Maria Grazia Chiuri, as Elle.com tells it, was keenly aware of launching a couture collection made by women — she worked with female artisans at the Chanakya School of Craft in Mumbai — and inspired by a female Ukrainian artist (Olesia Trofymenko’s Tree of Life work) at a time when women’s health and reproductive rights are under siege. Chiuri’s take:

“We are super worried because the USA represents freedom and human rights, so we are really worried in Europe,” she said. “We look around us at what’s happened and we are super scared and we want to fight for it, because we believe in human rights.

[…] 

“We are living the moment where we want to be optimists, but sometimes, we are negative. [Dior is] a global brand, our stuff is super huge, we have a lot of young people that are really fragile in this moment.
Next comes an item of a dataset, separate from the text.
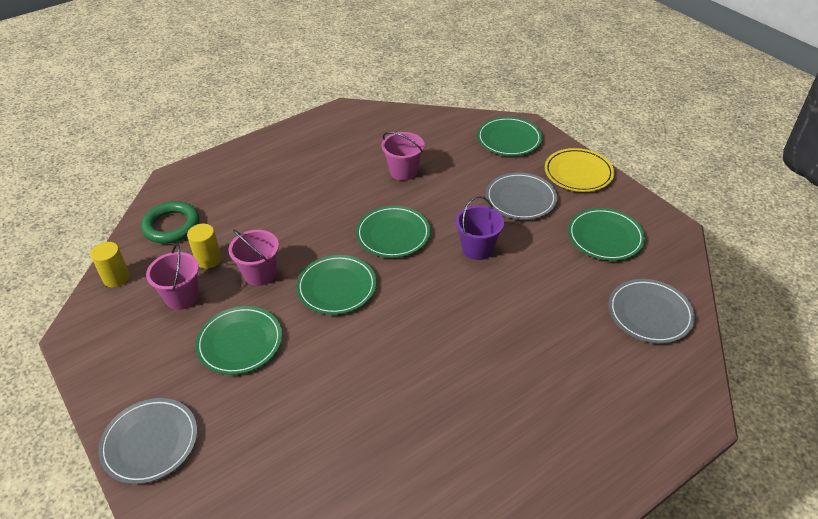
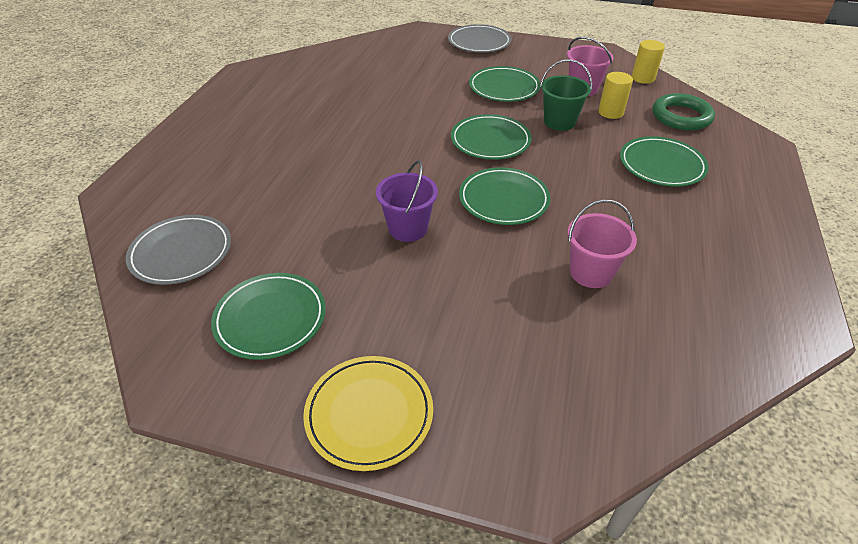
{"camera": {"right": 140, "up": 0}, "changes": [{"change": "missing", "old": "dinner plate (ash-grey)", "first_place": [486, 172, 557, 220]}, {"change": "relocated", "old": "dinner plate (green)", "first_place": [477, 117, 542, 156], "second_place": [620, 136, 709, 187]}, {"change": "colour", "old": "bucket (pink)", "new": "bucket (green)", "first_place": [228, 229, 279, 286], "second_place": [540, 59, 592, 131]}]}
So I think that we have to be optimistic, but at the same time, we have to try to make something, probably a little step, that gives the people the optimistic idea that we can do something. Because that’s the thing: we are not to become depressed, because the risk is also that around the world.”

In a micro sense, that’s kind of why we’re still here, too. We all just… need to keep doing… something, in the day-to-day moments. Anything at all that exercises the parts of our brains that remember how to laugh or even just put one foot in front of the other, so that the magnitude of what needs to be done the rest of the time doesn’t sink us into a hole.